Wednesday, December 14, 2016

Reliving childhood


Commerce Aveune: my hometown's main street.
Longview. WA, in the 1920s

You're in your late 70s, let's say.  You live in a fairly nice apartment on the 23rd floor of a tower, somewhere in Seattle.  Family members visit you every couple of weeks, which you enjoy.  But you're tired of television -- which, along with its usual problems, you find confusing and difficult to hear.  You'd love to go out for a walk.

And sometimes you do.  But everything "out there" is confusing.  You sometimes get lost.  You don't understand the products that many of the businesses actually sell.  The cars on the street all look the same, and kind of ugly.  People aren't hostile to you, but they walk by without looking at you, let alone stopping to pass the time of day.  Going downtown is obviously impossible -- you wouldn't know which bus to take, and are afraid to try.  But even in your own neighborhood shopping area, everything seems huge and intimidating.

But what if you could get into a shuttle every week or so and, a few minutes later, arrive in a small town that looks a lot like the town you grew up in.  A town square.  A small library building.  An old time pet store.  A diner where you could order a burger and ice cream soda, while listening to familiar hits from the 1950s on a juke box.  A barber shop -- not a hair stylist.  A small movie theater showing Humphrey Bogart films, where all the patrons are in your age group.  Buick Roadmasters and DeSotos parked along the street.

And no, this would not be a theme park.  It would be -- although you wouldn't have to think about it -- a treatment center for mild to moderate age-related dementia.  "Villagers" staffing the various stores would include non-uniformed nurses.
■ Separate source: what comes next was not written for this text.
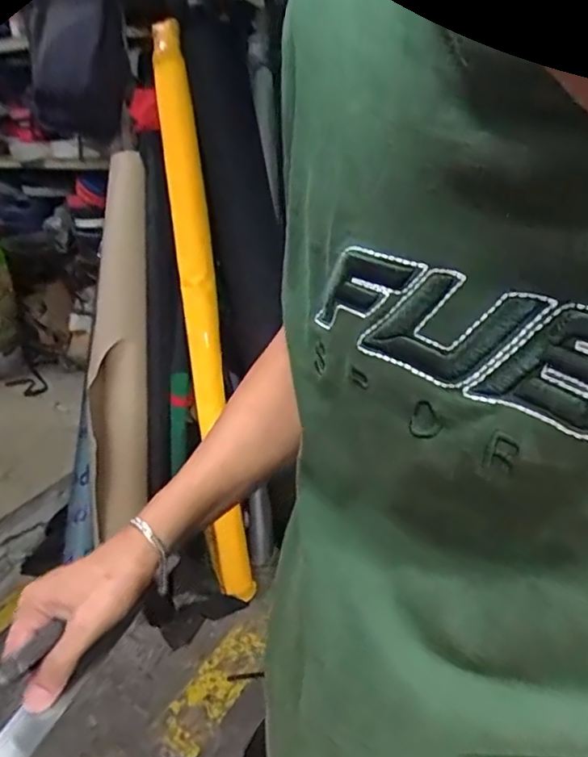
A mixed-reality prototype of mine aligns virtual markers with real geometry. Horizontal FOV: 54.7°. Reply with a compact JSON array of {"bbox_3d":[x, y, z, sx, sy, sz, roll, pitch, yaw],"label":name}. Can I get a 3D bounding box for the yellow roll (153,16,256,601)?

According to the Atlantic, such an enclosed "small town," with 24 buildings constructed around a village green, is being created in San Diego.  The town is designed to look as a town of similar size would have appeared during the years 1953-61.  The project will implement an approach to dementia known as "reminiscence therapy."  It will appeal to those memories of persons with dementia that are the last to fade -- memories from their childhoods up to their twenties.  These are the memories that are most likely to prompt patients to join in lively conversations with each other.

The Atlantic article doesn't discuss the validity of the therapy in any depth, but says that studies have shown that reminiscence therapy improves both cognitive function and quality of life.  A psychiatry professor at UC San Diego is volunteering as a medical adviser to the project.
   
The concept sounds a little creepy, perhaps. A vignette out of the Twilight Zone. But, hey -- although I don't think I'm demented (although, of course, I'll be the last to know) -- I wouldn't mind spending a day or so, occasionally, wandering -- physically, not just mentally -- all about the golden world of my childhood.